What set the Cruiserweight Classic apart from other WWE content from the start was its presentation. The Classic was treated as an actual sporting event. The ring was adorned with CWC and Tapout logos, competitors were prompted to shake hands before every match and the commentary team of Daniel Bryan and Mauro Ranallo kept the focus on the matches themselves.
In lieu of the lengthy show-opening promos wrestling fans are subjected to on a weekly basis, short interviews probing each competitor’s background created the storylines for the matches. That frees up more time for the actual competition side of the programming.
The tournament featured a diverse range of competitors in terms of nationality—with 16 countries represented between all 32 men—and notoriety. Kota Ibushi and Zack Sabre Jr. were among the cult favorites, The Brian Kendrick and Taijiri were among the beloved veterans and Ho Ho Lun was among the virtual unknowns to look out for.
Moments including Cedric Alexander’s emotional loss to Kota Ibushi—which prompted deafening “Please Sign Cedric” chants—as well as the embrace between Daniel Bryan and the Brian Kendrick after the latter’s quarterfinal defeat made the Cruiserweight Classic special. The passion and the drive of all competitors involved was all that was needed to lay the foundation for a new Cruiserweight division.
TJP—then known as TJ Perkins—claimed the re-incarnated Cruiserweight Championship in the finals against Gran Metalik. With a champion in place, the puzzle to a new Cruiserweight division was complete. However, as the months progressed, WWE began stripping away the pieces that made the Cruiserweight Classic special and watered the division down to being a caricature of what it once was.
Fast forward to today: Triple H taking the helm of the Cruiserweight division’s creative direction in early 2018 has sent it an upward direction. But aside from 205 Live, there doesn’t seem to be a large commitment to the division itself. The Cruiserweight title has only been defended twice on PPV since the beginning of the year, both on the Kickoff Pre-Show. If an entire brand’s top title can’t even crack the main card despite its matches being worthy of such, it is nearly impossible to entice new viewers.
As New Japan Pro Wrestling has done with its widely acclaimed Best of the Super Juniors tournament, WWE could bring back the Cruiserweight Classic as a yearly tournament where the winner receives a Cruiserweight Championship match at a major pay-per-view like SummerSlam or WrestleMania. While New Japan’s tournament is round robin as opposed to single-elimination, the BOSJ makes New Japan’s Junior Heavyweights feel important which is something WWE desperately needs to do with its cruiserweights.

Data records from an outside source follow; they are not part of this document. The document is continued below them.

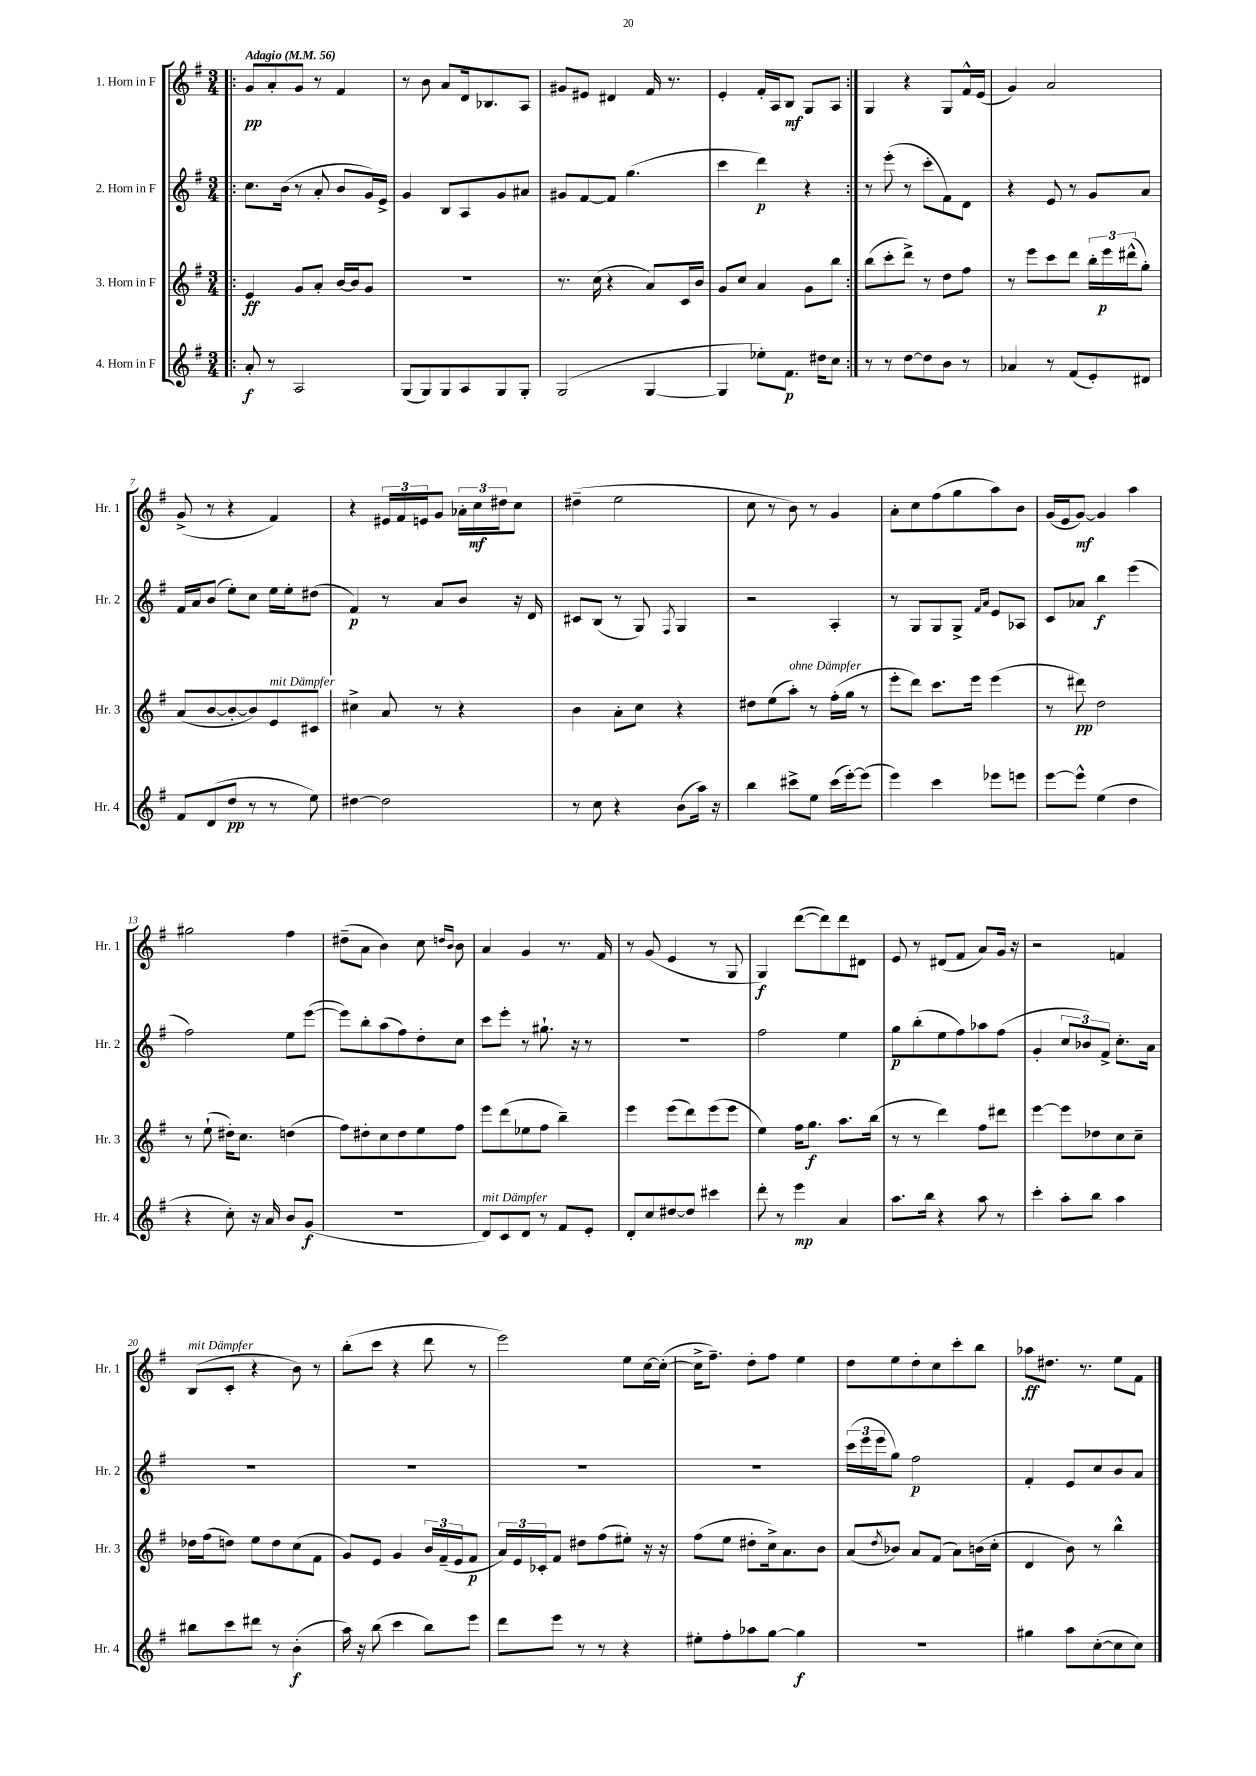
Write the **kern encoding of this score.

**kern	**kern	**kern	**kern
*staff4	*staff3	*staff2	*staff1
*clefG2	*clefG2	*clefG2	*clefG2
*k[f#]	*k[f#]	*k[f#]	*k[f#]
*M3/4	*M3/4	*M3/4	*M3/4
*MM56	*MM56	*MM56	*MM56
=!|:	=!|:	=!|:	=!|:
8a'	4e	8.cc	8g
8r	.	.	8a'
.	.	(16b	.
2A	8g	8r	8g
.	8a'	8a'	8r
.	[16b	8b	4f#
.	16b]	.	.
.	8g	16g)	.
.	.	16e^	.
=	=	=	=
(8G	2.r	4g	8r
8G)	.	.	8b
8G	.	8B	8a
8A	.	8A	16d
.	.	.	8.B-
8G	.	8g	.
8G'	.	8a#	8A
=	=	=	=
(2G	8.r	8g#	8g#
.	.	[8f#	8e#
.	(16cc	.	.
.	4r	8f#]	4d#
.	.	(4.gg	.
[4G	8a)	.	16f#
.	.	.	8.r
.	16c	.	.
.	16b	.	.
=	=	=	=
4G]	8g	4ccc	4e'
.	8cc	.	.
8ee-')	4a	4ddd)	16f#'
.	.	.	16A
8.f#	.	.	8B
.	8g	4r	8G
16dd#	.	.	.
8cc	8bb	.	8A
=:|!	=:|!	=:|!	=:|!
8r	(8bb	8r	4G
8r	8ccc'	(8eee'	.
[8dd	8ddd^)	8r	4r
8dd]	8r	8ccc'	.
8b	8dd	8f#)	8G
8r	8ff#	8d	16f#^^
.	.	.	(16e
=	=	=	=
4a-	8r	4r	4g)
.	8eee	.	.
8r	8ccc	8e	2a
(8f#	8ddd	8r	.
8e')	24bb'	8g	.
.	24eee	.	.
.	(24ddd#^^	.	.
8d#	8gg')	8a	.
=	=	=	=
8f#	(8a	16f#	(8g^
.	.	16a	.
(8d	[8b	(8b	8r
8dd	8b'_	8ee')	4r
8r	8b])	8cc	.
8r	8e	16ee	4f#)
.	.	16ee'	.
8ee)	8c#	(8dd#	.
=	=	=	=
[4dd#	4cc#^	4f#)	4r
2dd#]	8a	8r	24e#
.	.	.	24f#
.	.	.	24e
.	8r	8a	8g
.	4r	8b	24a-'
.	.	.	24cc
.	.	.	24dd#
.	.	16r	8cc
.	.	16d	.
=	=	=	=
8r	4b	8c#	(4dd#~
8cc	.	(8B	.
4r	8a'	8r	2ee
.	8cc	8G)	.
.	.	8qF#	.
(8b	4r	4G	.
16aa)	.	.	.
16r	.	.	.
=	=	=	=
4bb	8dd#	2r	8cc
.	(8ee	.	8r
8ccc#^	8aa')	.	8b)
8ee	8r	.	8r
(16ccc#	(16ff#'	4A'	4g
[16eee')	16gg	.	.
(8eee]	8r	.	.
=	=	=	=
4eee)	8eee'	8r	8a'
.	8ddd)	8G	8cc
4ccc	8.ccc	8G	(8ff#
.	.	8G^	8gg
.	16eee	.	.
.	.	16qqf#	.
.	.	16qqa	.
8eee-	(4eee	8e	8aa)
8eee	.	8A-	8b
=	=	=	=
[8eee	8r	8c	(16g
.	.	.	16e
8eee^^]	8ddd#)	8a-	[8g)
(4ee	2dd	4bb	4g]
4dd	.	(4eee	4aa
=	=	=	=
4r	8r	2ff#)	2gg#
.	(8ee`	.	.
8cc')	16dd#')	.	.
.	8.cc	.	.
16r	.	.	.
16a	.	.	.
8b	(4dd	8ee	4ff#
(8g	.	([8eee	.
=	=	=	=
2.r	8ff#)	8eee])	(8dd#~
.	8dd#'	8bb'	8a
.	8cc	(8aa	4b)
.	8dd#	8ff#)	.
.	8ee	8dd'	8cc
.	.	.	16qqdd
.	.	.	16qqb
.	8ff#	8cc	8b
=	=	=	=
8d)	8eee	8ccc	4a
8c	(8ddd	8eee'	.
8d	8ee-	8r	4g
8r	8ff#	8.gg#`	.
8f#	4bb~)	.	8.r
.	.	16r	.
8e'	.	8r	.
.	.	.	16f#
=	=	=	=
8d'	4eee	2.r	8r
8cc	.	.	(8g
[8dd#	(8eee	.	4e
8dd#]	8ddd)	.	.
4ccc#	(8eee	.	8r
.	8eee	.	8G
=	=	=	=
8ddd'	4ee)	2ff#	4G)
8r	.	.	.
4eee	16ff#	.	([8ddd
.	8.gg	.	.
.	.	.	8ddd])
4a	8.aa	4ee	8ddd
.	.	.	8d#
.	(16bb	.	.
=	=	=	=
8.aa	8r	8gg	8e
.	8r	(8bb'	8r
16bb	.	.	.
4r	4ddd)	8ee	(8d#
.	.	8ff#)	8f#
8aa	8ff#	8aa-	8a)
8r	8ddd#	(8ff#	16g
.	.	.	16r
=	=	=	=
4ccc'	[4eee	4g'	2r
8aa'	8eee]	12cc	.
.	.	12b-)	.
8bb	8dd-	.	.
.	.	12f#^	.
4aa	8cc	8.cc'	4f
.	8cc~	.	.
.	.	16a	.
=	=	=	=
8bb#	16dd-	2.r	(8B
.	(16ff#	.	.
8ccc	8dd)	.	8c'
8ddd#	8ee	.	4r
8r	8dd	.	.
(4b'	(8cc	.	8b)
.	8f#	.	8r
=	=	=	=
16aa)	8g)	2.r	(8bb'
16r	.	.	.
(8bb	8e	.	8ccc
4ccc	4g	.	4r
8bb)	24b	.	8ddd
.	(24f#~	.	.
.	24e	.	.
8eee	8f#	.	8r
=	=	=	=
8ddd	24a)	2.r	2eee)
.	24e	.	.
.	24c-'	.	.
8eee	8f#	.	.
8r	8dd#	.	.
8r	(8ff#	.	.
4r	8ee#')	.	8ee
.	16r	.	[16cc
.	16r	.	(16cc'_
=	=	=	=
8ee#'	(8ff#	2.r	16cc^]
.	.	.	8.ff#~)
8ff#'	8ee	.	.
8aa-	8dd#'	.	8dd'
[8gg	16cc^)	.	8ff#
.	8.a	.	.
4gg]	.	.	4ee
.	8b	.	.
=	=	=	=
2.r	(8a	(24ccc	8dd
.	.	24eee	.
.	.	24eee	.
.	8qdd	.	.
.	8b-)	8gg)	8ee
.	8a	2ff#	8dd'
.	(8f#	.	8cc
.	8a)	.	8ccc'
.	(16b	.	8bb
.	16cc'	.	.
=	=	=	=
4gg#	4d	4f#'	8aa-
.	.	.	8.dd#
8aa	8b)	8e	.
.	.	.	8.r
([8cc'	8r	8cc	.
8cc]	4bb^^	8b	8ee
8cc)	.	8a	8f#
==	==	==	==
*-	*-	*-	*-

The Cruiserweight Classic was great at creating excitement. As loaded as WWE’s roster is now, there’s still an entire world of buzz-worthy cruiserweight talent they could seek out to beef up the tournament (Shane Strickland, anyone?). They can also pull from 205 Live, NXT and NXT: UK—as all three brands are ripe with talent—to reliably produce high-caliber tournament matches.
WWE ran a 16-man Cruiserweight tournament earlier this year but it was not nearly as full-blown as the Cruiserweight Classic. Bringing back the Cruiserweight Classic is the perfect way to prove that the members of the roster deserve bigger stages and more opportunities to shine.